Idiopathic Type 1 Diabetes in Dallas

In this issue of Diabetes Care, the letter by Bennett et al. (1) in response to our study (2) points out a huge problem that we wished to previously identify. The problem is “the importance of a name” (3). Dr. Bennett and his colleagues (1), who are respected epidemiologists, considered our study subjects to have type 2 diabetes, whereas we determined that they met the diagnostic criteria for idiopathic type 1 diabetes.

According to the report of the Expert Committee on the Diagnosis and Classification of Diabetes Mellitus (4), idiopathic type 1 diabetes is described as follows: “This form of diabetes is strongly inherited, lacks immunological evidence for β-cell autoimmunity, and is not HLA associated. An absolute requirement for insulin replacement therapy in affected patients may come and go.” Even in “typical” type 1 diabetes, the absolute requirement for insulin “to preserve life” is not always 100%, especially early in the course of the illness. This so-called “honeymoon period” is probably longer for individuals with idiopathic type 1 diabetes. We strongly feel that our patients have idiopathic type 1 diabetes. They all presented with unprovoked ketoacidosis and had none of the associated HLA haplotypes or markers of β-cell autoimmunity commonly seen in individuals with immune-mediated type 1 diabetes. All had a strong family history for what is called type 2 diabetes. In sum, all of these components meet the diagnostic criteria for idiopathic type 1 diabetes. Decisions on the classification for each individual with diabetes must be clinical and are often difficult.
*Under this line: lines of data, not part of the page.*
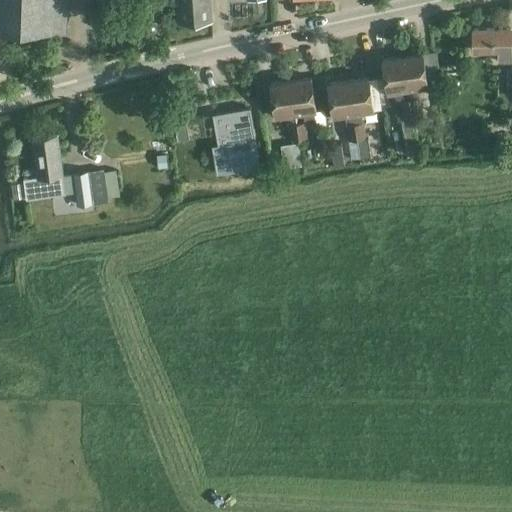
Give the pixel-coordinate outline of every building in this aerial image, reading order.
[(0,0),(0,28),(65,31),(66,0),(0,0)] [(178,0),(179,3),(180,23),(211,20),(209,1),(209,0),(178,0)] [(473,29),(473,49),(473,52),(496,51),(497,63),(511,63),(511,29),(473,29)] [(423,53),(403,56),(408,91),(409,98),(411,115),(412,115),(420,114),(418,97),(417,97),(416,89),(428,88),(426,73),(423,53)] [(403,56),(382,59),(385,77),(385,79),(387,94),(389,104),(401,102),(403,116),(402,116),(408,155),(417,154),(413,126),(412,115),(411,115),(409,98),(408,91),(403,56)] [(297,116),(316,113),(311,77),(291,80),(297,116)] [(348,80),(353,115),(374,112),(369,77),(348,80)] [(289,127),(290,140),(298,139),(297,126),(296,123),(298,122),(297,116),(291,80),(270,83),(275,119),(287,118),(289,124),(289,127)] [(328,83),(331,103),(333,118),(347,116),(348,124),(346,124),(351,159),(359,158),(357,140),(355,123),(353,115),(348,80),(328,83)] [(218,144),(212,145),(217,173),(260,165),(250,107),(213,114),(218,144)] [(181,109),(171,110),(173,122),(183,121),(181,109)] [(355,123),(357,140),(365,139),(363,121),(355,123)] [(296,123),(297,126),(298,139),(307,137),(305,122),(298,122),(296,123)] [(497,130),(496,134),(498,138),(502,140),(506,138),(508,133),(506,129),(501,128),(497,130)] [(23,178),(26,198),(26,199),(64,194),(64,193),(74,192),(76,205),(107,201),(106,198),(119,196),(115,170),(103,171),(103,169),(62,174),(57,135),(32,138),(37,176),(23,178)] [(298,142),(280,145),(284,167),(302,164),(298,142)] [(166,153),(157,155),(159,168),(168,167),(166,153)] [(23,182),(12,183),(14,199),(25,197),(23,182)]
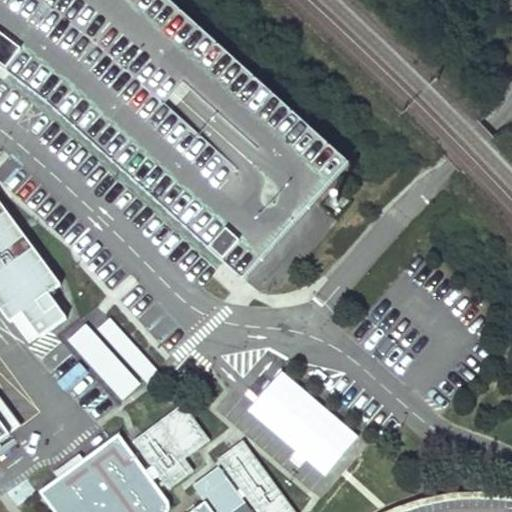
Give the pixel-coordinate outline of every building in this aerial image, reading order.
[(242,282),(350,165),(182,15),(162,0),(0,0),(0,67),(52,106),(242,282)] [(62,292),(0,207),(0,312),(12,329),(15,327),(32,351),(69,324),(52,300),(62,292)] [(122,400),(159,370),(105,314),(68,341),(122,400)] [(91,381),(74,396),(96,420),(112,405),(91,381)] [(0,397),(0,422),(10,436),(21,427),(0,397)] [(0,442),(10,436),(0,422),(0,442)] [(168,503),(119,437),(118,436),(117,436),(116,436),(66,473),(67,473),(59,478),(41,491),(40,493),(40,495),(52,511),(251,511),(219,467),(193,486),(206,503),(193,511),(168,511),(169,509),(169,507),(168,503)] [(511,511),(511,498),(487,497),(457,497),(428,504),(404,511),(400,511),(511,511)]
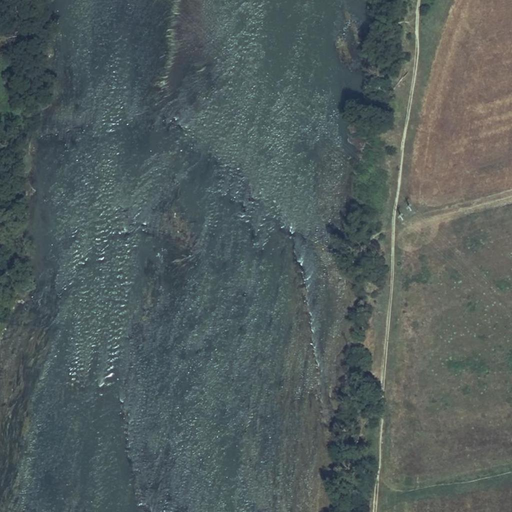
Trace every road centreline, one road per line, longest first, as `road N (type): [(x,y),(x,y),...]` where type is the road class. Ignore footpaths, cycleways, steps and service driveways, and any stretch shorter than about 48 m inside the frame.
road 1 (track): [(374,511),(405,141)]
road 2 (track): [(511,469),(374,502)]
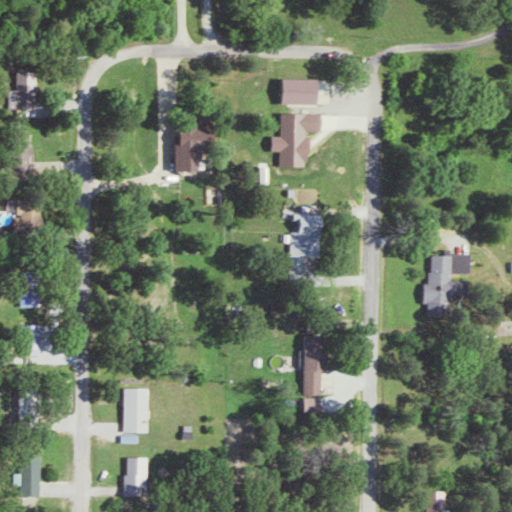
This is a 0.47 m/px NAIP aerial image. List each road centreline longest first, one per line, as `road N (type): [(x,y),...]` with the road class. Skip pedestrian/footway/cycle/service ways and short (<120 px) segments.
road 1 (residential): [(373,59),(336,50),(122,50),(92,66),(80,105),(79,511)]
road 2 (residential): [(367,511),(373,59)]
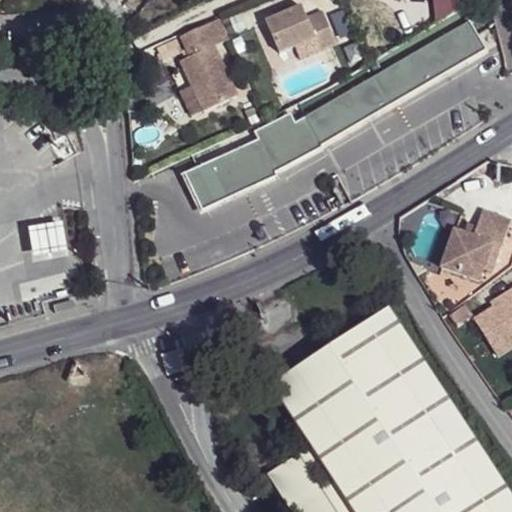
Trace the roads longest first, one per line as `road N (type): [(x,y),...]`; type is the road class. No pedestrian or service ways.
road 1 (secondary): [(205,297),(296,258),(511,120)]
road 2 (residential): [(201,448),(196,384),(205,297)]
road 3 (unclassified): [(107,171),(115,276),(128,319)]
road 4 (residential): [(128,319),(201,448)]
road 5 (secondary): [(0,355),(128,319)]
road 6 (unclassified): [(108,50),(98,24),(83,19),(0,23)]
road 7 (unclassified): [(107,171),(116,128),(108,50)]
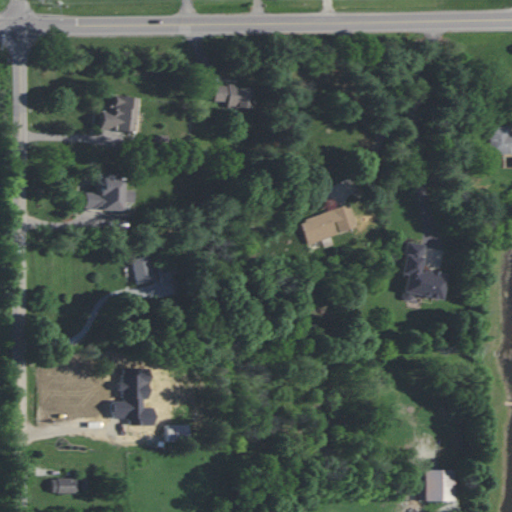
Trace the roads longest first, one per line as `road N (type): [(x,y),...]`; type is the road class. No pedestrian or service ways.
road 1 (secondary): [(0,27),(511,20)]
road 2 (residential): [(20,27),(22,511)]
We also disagree with the statement by Bennett et al. (1) that “[i]t is well established that adolescents and young adults with type 2 diabetes often develop ketoacidosis, which may be the event that leads to diagnosis.” The study by Umpierrez et al. (5), which they used in support of this statement, actually describes individuals with idiopathic type 1 diabetes. With respect to the report by Wilson et al. (6) in Apache Indians, we may have been incorrect in including such patients as examples of idiopathic type 1 diabetes. It is difficult to tell from reading the article (6) exactly how many of those patients developed ketoacidosis in the absence of any precipitating factor (infection, alcohol, etc). There is no question that developing ketoacidosis in association with external stressors, such as infection or alcohol abuse, is not unusual in type 2 diabetes, and we have no argument with that statement. It is interesting to note that we had three Native Americans in our study population, so it is possible that some of the patients described by Wilson et al. (6) actually did have idiopathic type 1 diabetes.

It is our belief that idiopathic type 1 diabetes is very common in minority populations in urban areas. What sets this type of diabetes apart from the typical case of type 2 diabetes is the development of spontaneous ketoacidosis. According to the Expert Committee’s report (4), in type 2 diabetes, “Ketoacidosis seldom occurs spontaneously; when seen, it usually arises in association with the stress of another illness such as infection.” All of our subjects presented with ketoacidosis that was not associated with other stressors. As was noted above, that was probably not the case with all of the patients reported by Wilson et al. (6).

The purpose of our study was not to argue over names, although we feel that we are justified in saying that this group of individuals did in fact meet the Expert Committee’s definition of idiopathic type 1 diabetes. More importantly, we wanted to make the clinical recommendation that, when individuals who seem to be at risk for type 2 diabetes (i.e., are older, are obese, and have acanthosis nigricans) present with unprovoked ketosis or ketoacidosis, the appropriate long-term therapy is insulin. What name we attach to such individuals is probably unimportant.